C1. So, the emotional processing that gives rise to deontological intuitions responds to factors that are morally irrelevant.
C2. So, deontological intuitions, unlike consequentialist intuitions, do not have any genuine normative force.”
Berker criticises both premises and the move from C1 to C2. Regarding P1, Berker is not convinced that deontological judgments are correctly characterized as merely appealing to factors that make the dilemma personal. For example, Kamm's[48] 'Lazy Susan' trolley case is an example of a 'personal' dilemma which elicits a characteristically consequentialist response. Regarding P2, he argues that factors that make a dilemma personal or impersonal are not necessarily morally irrelevant. Moreover, he adds, P2 is 'armchair philosophizing': it cannot be deduced from neuroscientific results that the closeness of a dilemma is bears on its moral relevance.[9] Eventually, Berker concludes that even if we accept P1 and P2, C1 doesn't necessarily entail C2. This is because it may be the case that consequentialist intuitions also respond to morally irrelevant factors. Unless we can show that this is not the case, the inference from C1 to C2 is invalid.
Intuition as wisdom
Many philosophers appeal to what is colloquially known as the yuck factor, or the belief that a widespread common negative intuition towards something is evidence that there is something morally wrong about it. This opposes Greene's conclusion that intuitions should not be expected to "perform well" or give us good ethical reasoning for some ethical problems. Leon Kass's Wisdom of Repugnance presents a prime example of a feelings-based response to an ethical dilemma. Kass attempts to make a case against human cloning on the basis of the widespread strong feelings of repugnance at cloning. He lists examples of the various unpalatable consequences of cloning and appeals to notions of human nature and dignity to show that our disgust is the emotional expression of deep wisdom that is not fully articulable.[49]

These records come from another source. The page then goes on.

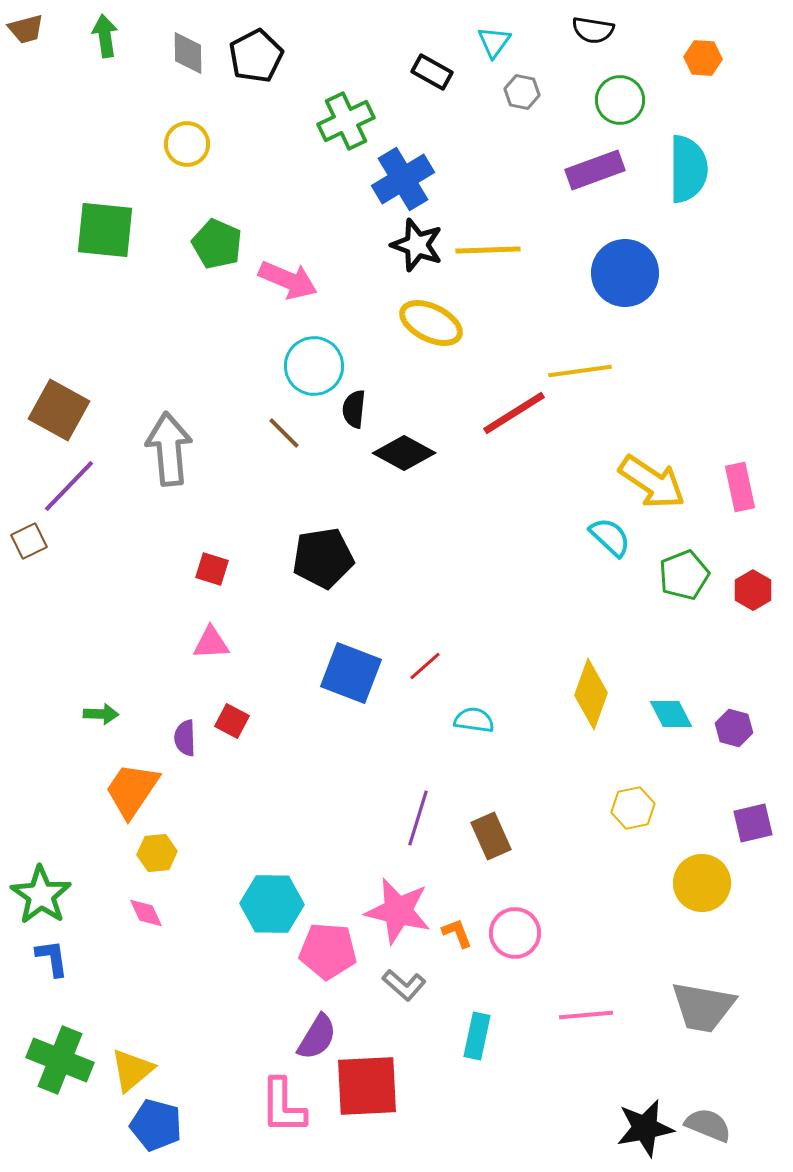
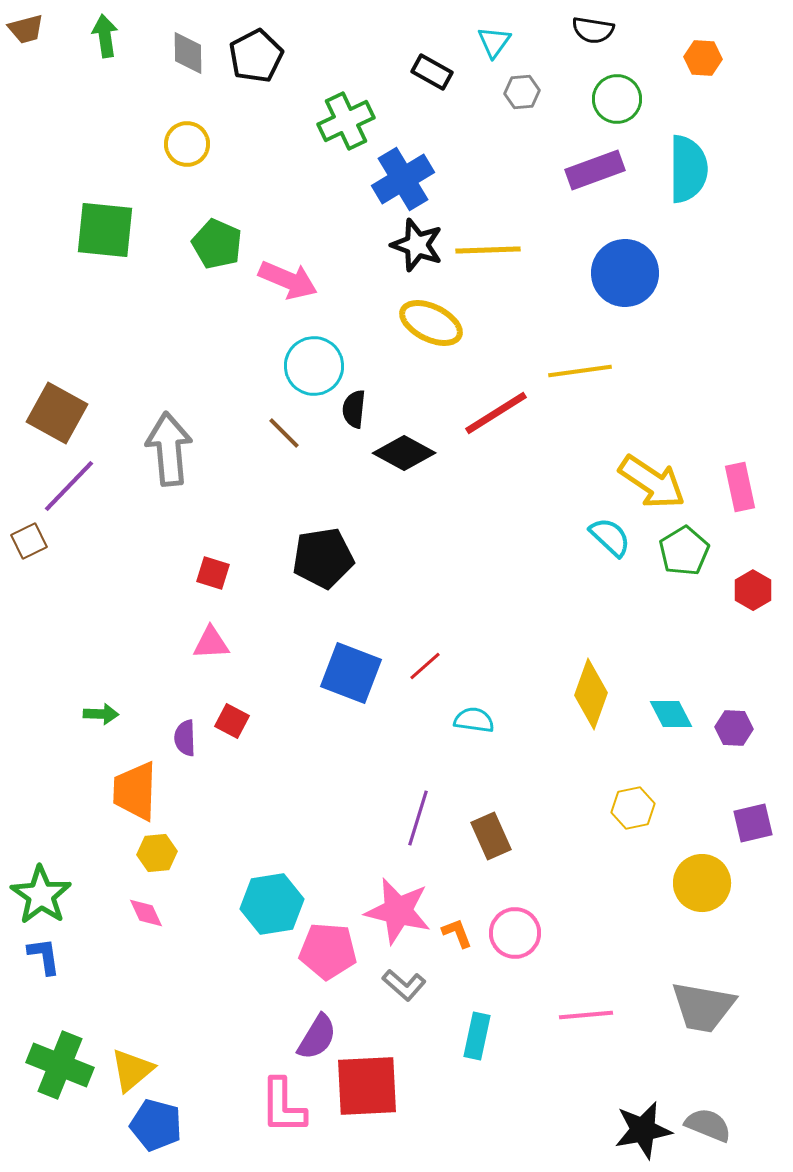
gray hexagon at (522, 92): rotated 16 degrees counterclockwise
green circle at (620, 100): moved 3 px left, 1 px up
brown square at (59, 410): moved 2 px left, 3 px down
red line at (514, 413): moved 18 px left
red square at (212, 569): moved 1 px right, 4 px down
green pentagon at (684, 575): moved 24 px up; rotated 9 degrees counterclockwise
purple hexagon at (734, 728): rotated 12 degrees counterclockwise
orange trapezoid at (132, 790): moved 3 px right, 1 px down; rotated 32 degrees counterclockwise
cyan hexagon at (272, 904): rotated 10 degrees counterclockwise
blue L-shape at (52, 958): moved 8 px left, 2 px up
green cross at (60, 1060): moved 5 px down
black star at (645, 1128): moved 2 px left, 2 px down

There is a widespread debate on the role of moral emotions, such as guilt or empathy and their role in philosophy, and intuitions' relationship to them.[50]
The role of empathy
In particular, the role of empathy in morality has recently been heavily criticized by commentators such as Jess Prinz, who describes it as "prone to biases that render moral judgment potentially harmful.”[51] Similarly Paul Bloom, author of 'Against Empathy: The Case for Rational Compassion' labels empathy as "narrow-minded, parochial, and innumerate", [52] primarily due to the deleterious effects that can arise when entrusting emotional, un-reasoned responses to tackling complex ethical issues, which can only be adequately addressed via rationality and reflection.
An example of this is 'The Identifiable victim effect', where subjects exhibit a much stronger emotional reaction to the suffering of a known victim, as opposed to the weaker emotional response experienced when responding to the suffering of a large-scale, anonymous group (even though the benefit conferred by the subject would be of equal utility in both cases).
This exemplifies the potential for empathy to 'misfire' and motivates the widely shared consensus in the moral enhancement debate that more is required than the amplification of certain emotions. Increasing an agent's empathy by artificially raising oxytocin levels will likely be ineffective in improving their overall moral agency, because such a disposition relies heavily on psychological, social and situational contexts, as well as their deeply held convictions and beliefs.[53] Rather,
"it is likely that augmenting higher-order capacities to modulate one's moral responses in a flexible, reason-sensitive, and context-dependent way would be a more reliable, and in most cases more desirable, means to agential moral enhancement."[53]